Société Française des Parfumeurs uses 7 categories for their Classification des Parfums et Terminologie: citrus, floral, fougere, chypre, woody, amber and leather. Each of these has numerous sub-categories (floral, for instance, includes soliflore, floral musky, floral bouquet, floral aldehydic, floral green, floral fruity woody, floral woody, floral marine and floral fruity). Notably, oriental is neither a category nor a sub-category under this system.
You will see other systems in use as well, and many retailers use their own adaptations.
How can you learn the fragrance families?
Simply put, there isn't any really good way to learn the fragrance families other than to smell. If you're one of those perfumistas who keeps notes as you test new fragrances, you might try writing down the fragrance family at the same time, and that way, eventually you'll learn to recognize the general characteristics of each family. If you want to know which family a fragrance is in, there are a number of websites you can consult, including the fragrance directories at Basenotes, Osmoz or The Fragrance Foundation.
A side note on chypres
No other family causes more confusion, or perhaps more accurately consternation, among modern perfumistas than the chypre family. The classic chypre was descended from François Coty's Chypre, a 1917 fragrance named for Cyprus and featuring a mossy base and notes of citrus, patchouli and amber. Later chypres used a similar structure. Five years ago, you could tell someone what a chypre was by example: smell Guerlain Mitsouko and Christian Dior Diorella to understand a fruity chypre, Piguet Bandit and Christian Dior Diorling to understand a leather chypre, Jean Couturier Coriandre or Hermès Caleche for an aldehydic chypre, Christian Dior Miss Dior for a green chypre and Caron Yatagan for an aromatic chypre, and so on and so forth.

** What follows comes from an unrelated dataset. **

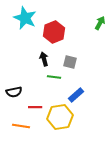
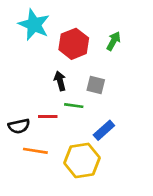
green arrow: (100, 23) -> (114, 41), moved
red line: (35, 107) -> (48, 117), moved
orange line: (21, 126) -> (35, 151), moved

Many of those fragrances have now been reformulated, in some cases because of new restrictions on oakmoss, in others, for unrelated reasons. Recent fragrances advertised as chypres have little in common with their forebears — often nothing more than some patchouli or amber in the base — and most of them would have been classified under the woods category in olden times. Why the fragrance industry wants to keep using the term chypre is something of a mystery — it can't be much of a selling point with the general perfume consumer, who doesn't know what it is until they're told, or with sales staff, who often don't know what it is either, and who frequently can't pronounce it. But clearly they do want to go on using it, as it appears frequently in press releases. I can only say that any system that classifies Miss Dior and Miss Dior Chérie in the same fragrance family is arguably no longer primarily concerned with being helpful to consumers.
Note: top image is via Fragrances of the World.
1. Of course, you also can't tell if a fragrance is any good by knowing the fragrance family, and as long as we're on the subject, I'll go on record for the zillionth time as saying there is nothing inherently wrong with fruity florals. Some of my best friends are fruity florals, and there have been whole summers where I've worn virtually nothing else.